A Better Consensus: Navigating a (probable) post-Roe world

A-Better-Consensus

It is highly likely that the Supreme Court (SCOTUS) will overturn Roe v. Wade and leave the legality of abortion to the states. The nationwide legalization of abortion could no longer be the law of the land. Twenty one states will automatically implement some level of abortion restrictions, ranging from total bans to enforcement of prior laws, while 14 states and Washington, D.C. will automatically implement laws permitting abortion.

The polling tells an interesting story: A Fox poll from September saw 65% of Americans wanting Roe to stay, including over half of Republicans. A Monmouth University poll had over 60% of Americans favoring abortion to be at least “legal with limitations,” with 11% saying that the procedure should always be illegal. However, an Associated Press poll showed that most Americans only agree on legal first trimester abortion. But the poll also put strong majorities in favor of abortion due to endangerment of the mother or child, rape and incest. It is clear that Americans are against much of what makes the Texas and Mississippi bills so controversial.
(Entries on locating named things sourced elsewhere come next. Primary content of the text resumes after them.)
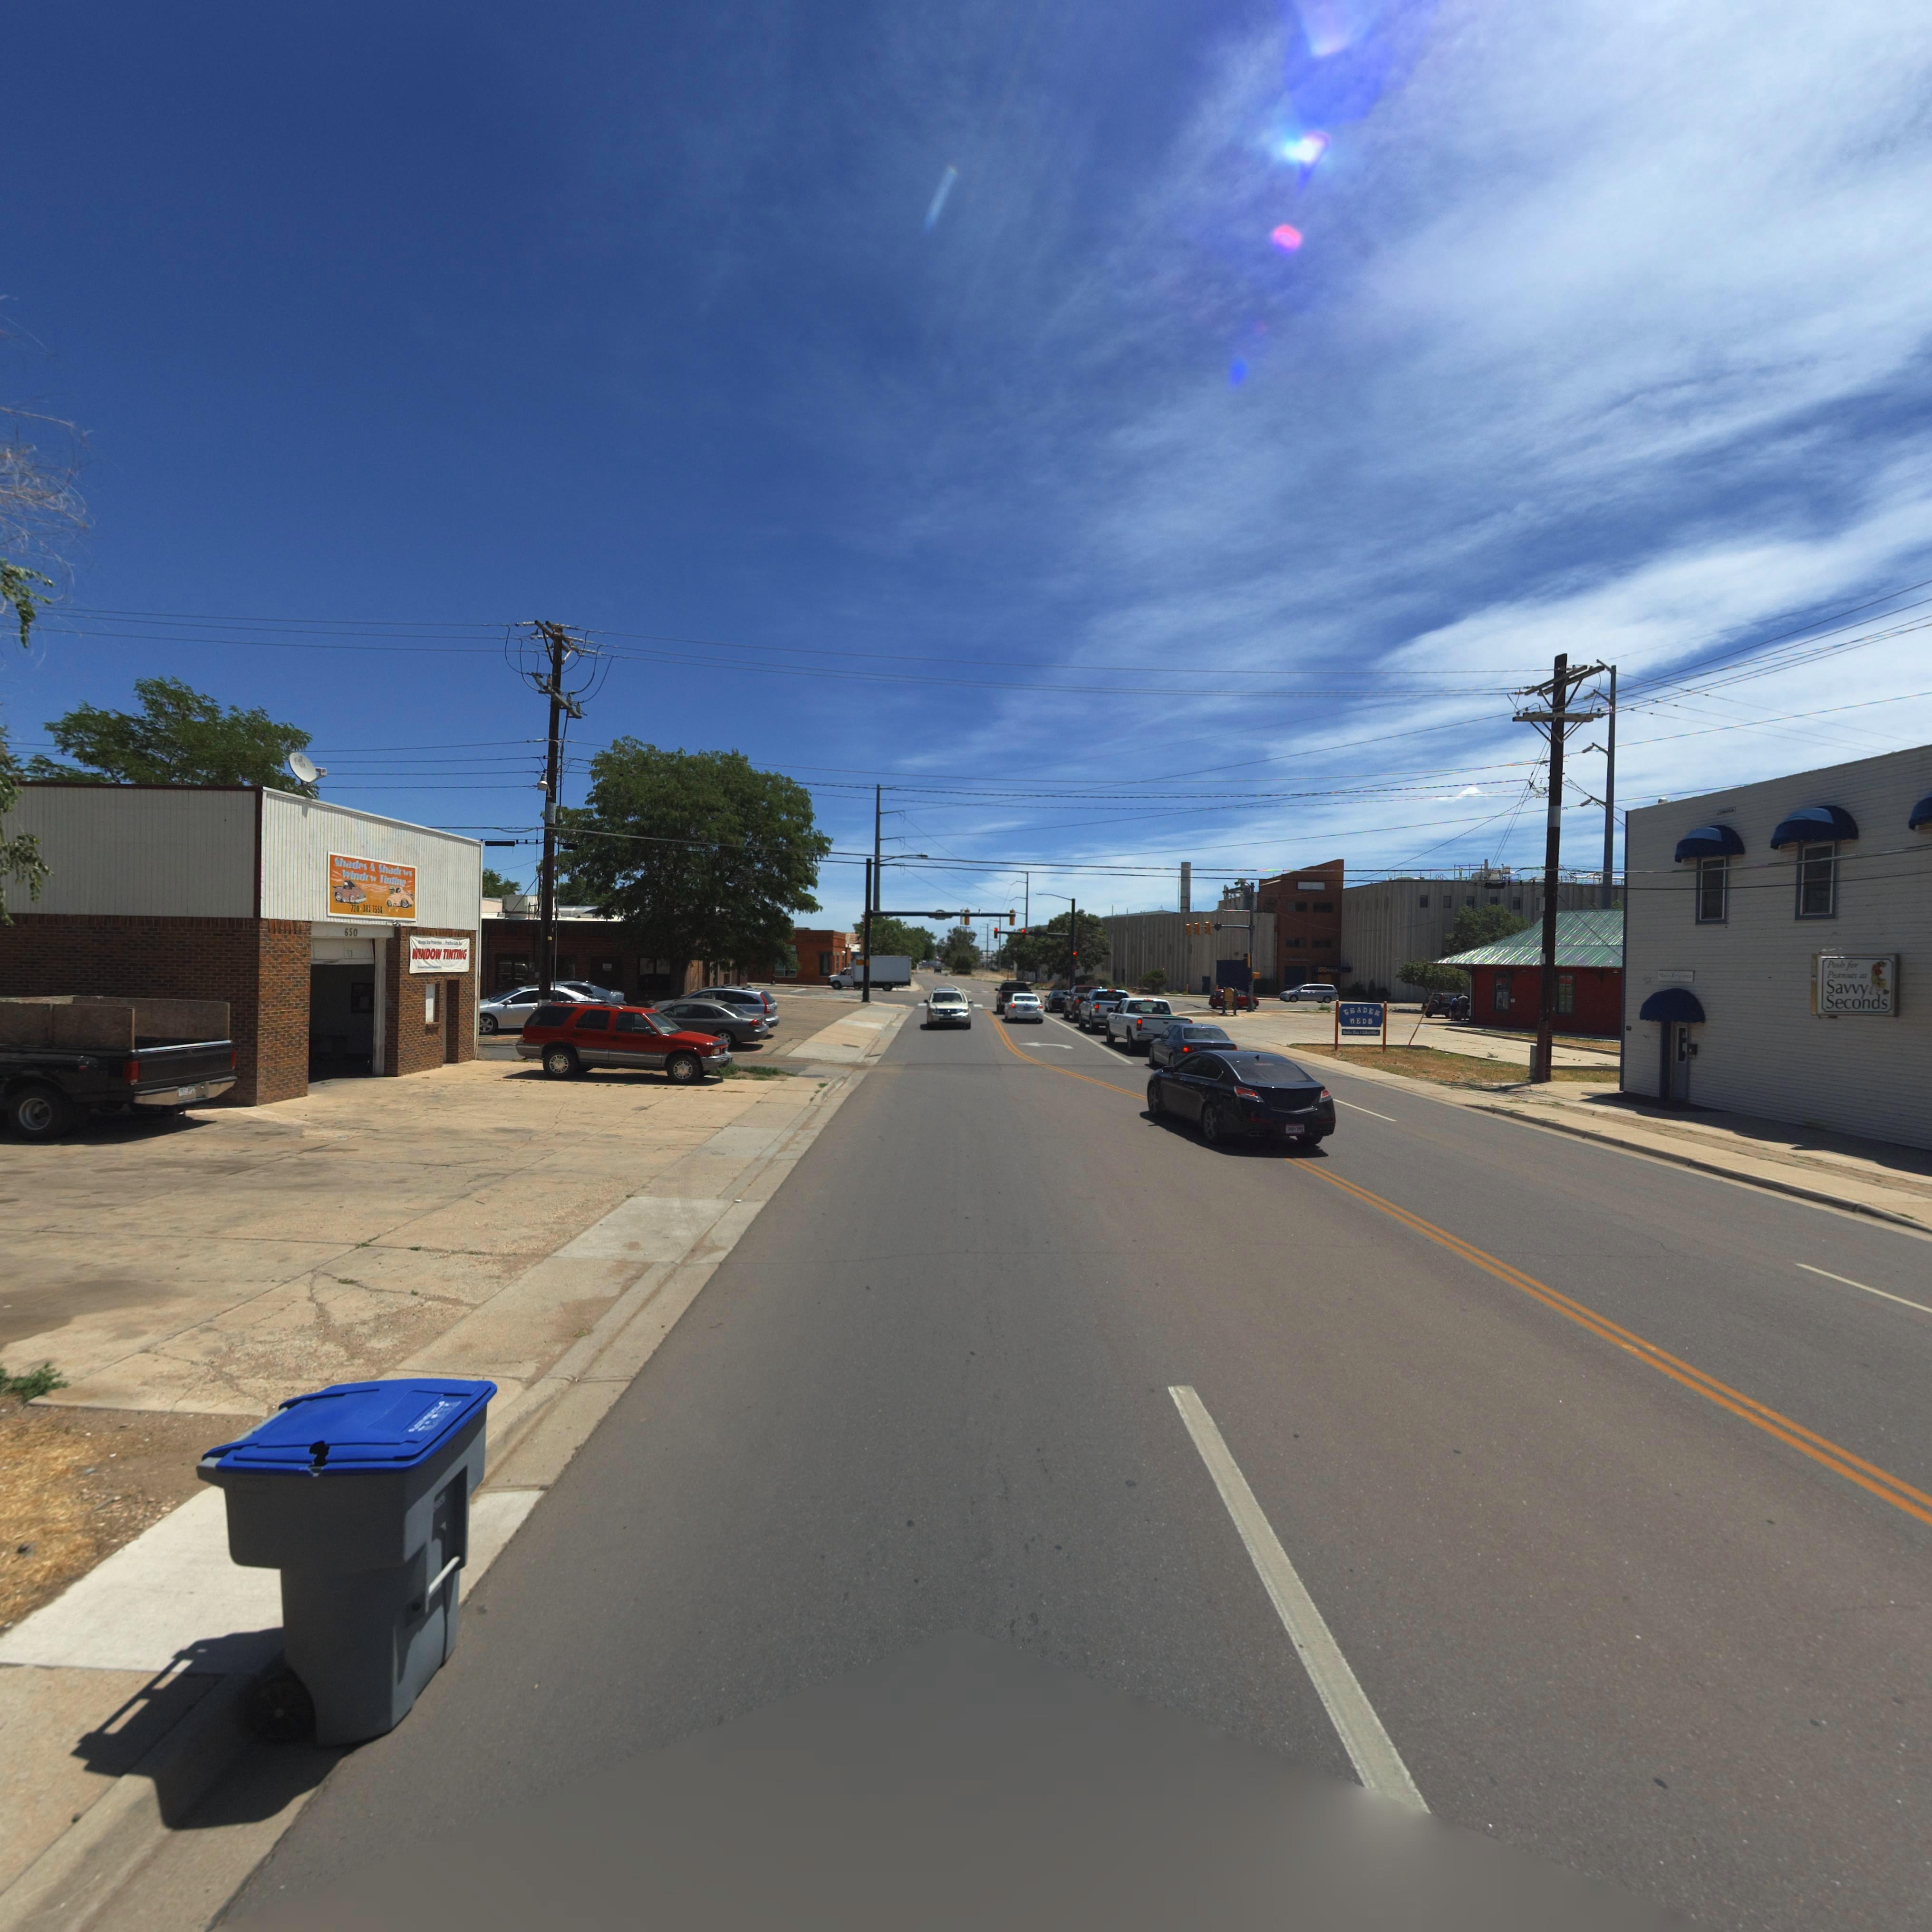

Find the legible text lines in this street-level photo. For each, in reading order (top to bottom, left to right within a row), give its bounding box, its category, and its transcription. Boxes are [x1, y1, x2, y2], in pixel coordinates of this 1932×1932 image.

[333, 856, 413, 877] BusinessName: Shades & Shadows
[344, 927, 358, 936] StreetNumber: 650
[1317, 966, 1327, 972] StreetNumber: 150
[1826, 978, 1869, 1000] BusinessName: Savvy
[1825, 993, 1888, 1010] BusinessName: Seconds
[1343, 1006, 1380, 1016] BusinessName: TRADER
[1349, 1018, 1373, 1024] BusinessName: MEDS
[1625, 1025, 1632, 1031] StreetNumber: 6**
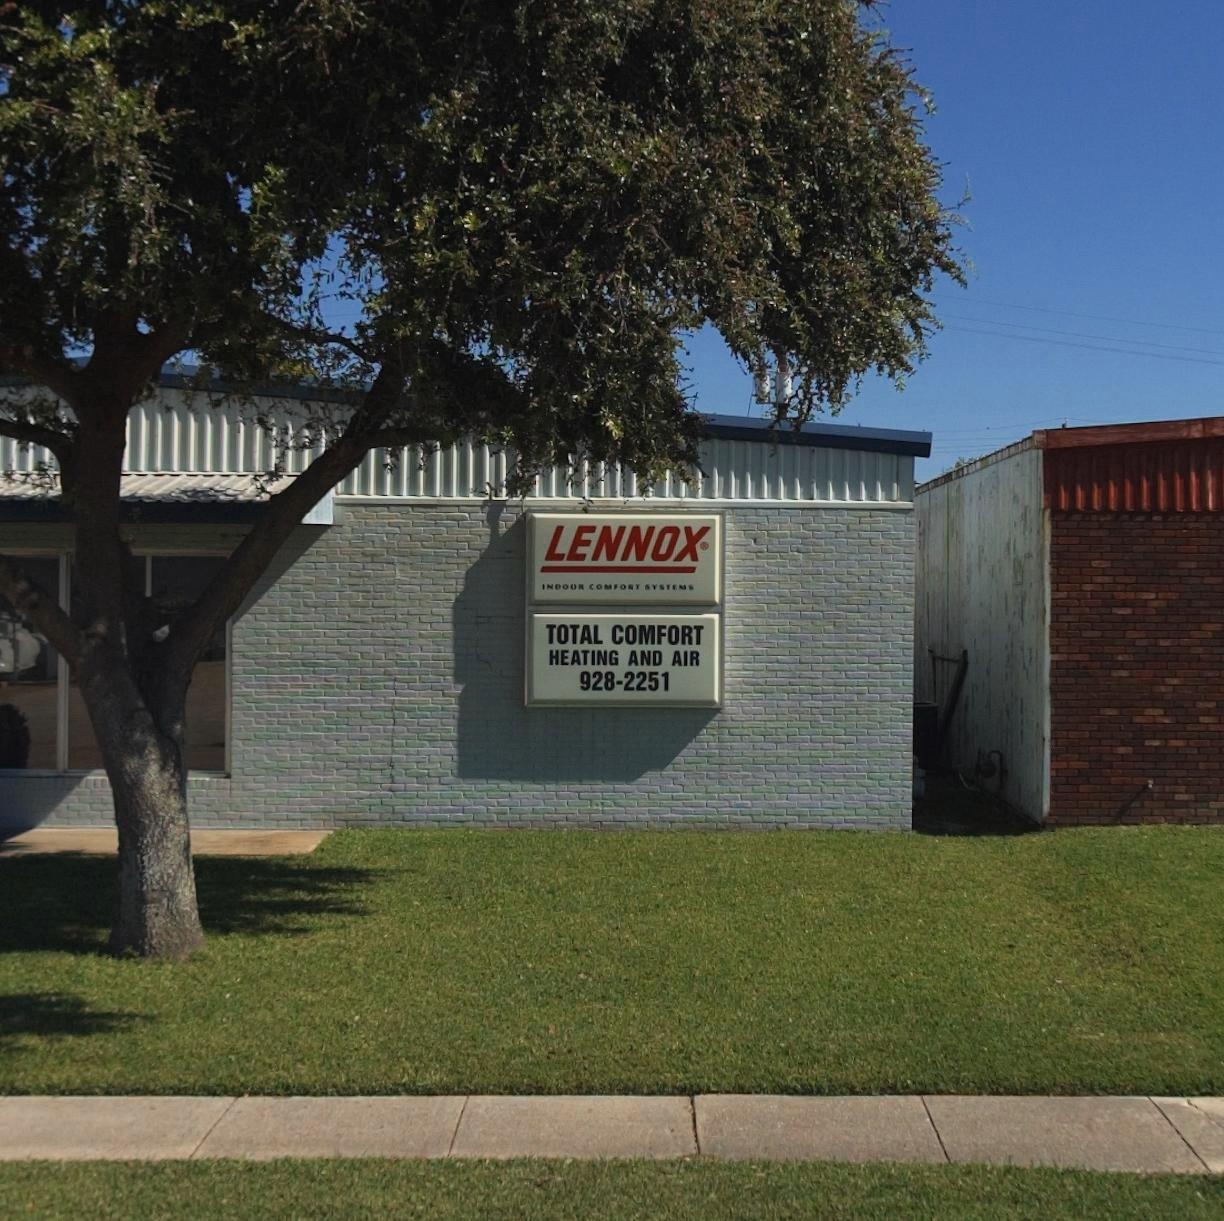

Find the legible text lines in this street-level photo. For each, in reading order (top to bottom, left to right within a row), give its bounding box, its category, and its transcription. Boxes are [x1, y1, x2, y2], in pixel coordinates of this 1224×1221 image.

[538, 521, 715, 565] BusinessName: LENNOX
[539, 581, 697, 593] None: INDOOR COMFORT SYSTEM*
[544, 622, 707, 647] None: TOTAL COMFORT
[546, 647, 703, 669] None: HEATING AND AIR
[578, 669, 673, 695] None: 928-2251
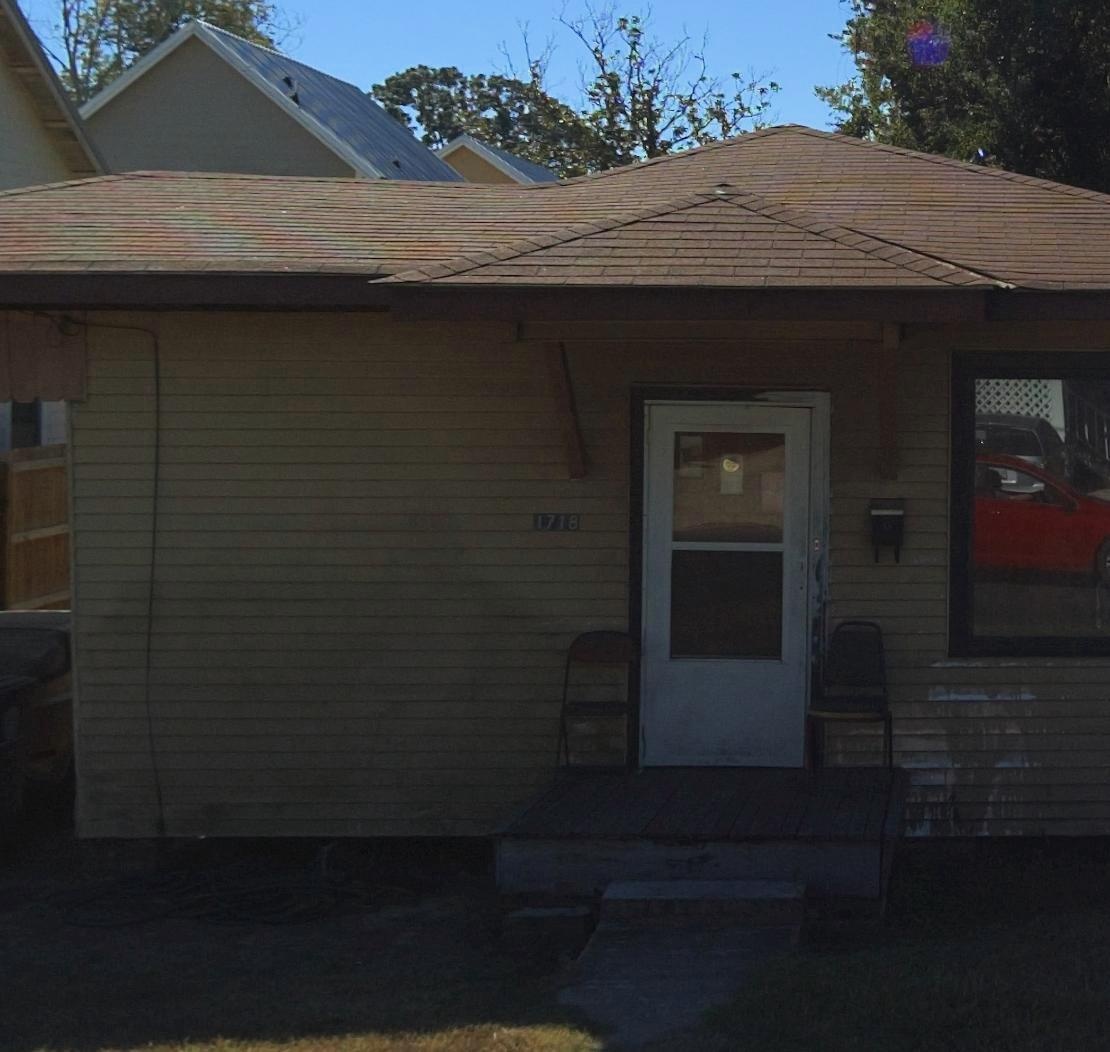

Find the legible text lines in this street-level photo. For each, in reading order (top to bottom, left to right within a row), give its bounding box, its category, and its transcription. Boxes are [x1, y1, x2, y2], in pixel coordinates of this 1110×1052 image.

[535, 513, 580, 533] StreetNumber: 1718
Now, I am not a woman. I will never need to get an abortion, nor feel the mental strain of that decision. However, since polling has shown a consensus around the issue, and there is a conservative-leaning SCOTUS, I’d like to suggest two possible compromises in the likelihood that Roe is overturned.

One, Congress could pass legislation in the vein of “safe, legal and rare” from the Clinton years: preventing unsafe back-alley abortions by making them legal nationwide under legislation while reducing the overall need for abortion through expanded sexual education in public schools and increased access to contraception.

Two, if Congress can’t do that, then it should pass legislation mandating that states who criminalize abortion have free contraception in all health care plans and robust sex ed in public schools. If states don’t want abortion, that’s legally fine. However, that doesn’t mean that women shouldn’t be able to prevent pregnancy in the first place, especially considering that a University of California, San Francisco study put financial and timing issues as the most common reasons for seeking an abortion. Many people may disagree with letting adoption be a one-size-fits-all substitute for abortion, forcing women to undergo pregnancy and childbirth which can have long-lasting mental, physical and economic effects on their own selves. Obamacare couldn’t fully mandate that private insurers cover and provide contraception due to religious freedom concerns, but if it was packaged as a legislative compromise of sorts for a post-Roe world and not a contradiction of the court’s decision, maybe Roberts and one other conservative justice would let it be.

Pro-abortion-rights Senator Susan Collins said that Kavanaugh wouldn’t overturn Roe. She will most likely be proven wrong. In that case, Collins, fellow pro-abortion-rights Republican Senator Lisa Murkowski and the rest of Congress should then step in to patch up the deep wound on the nation’s political landscape.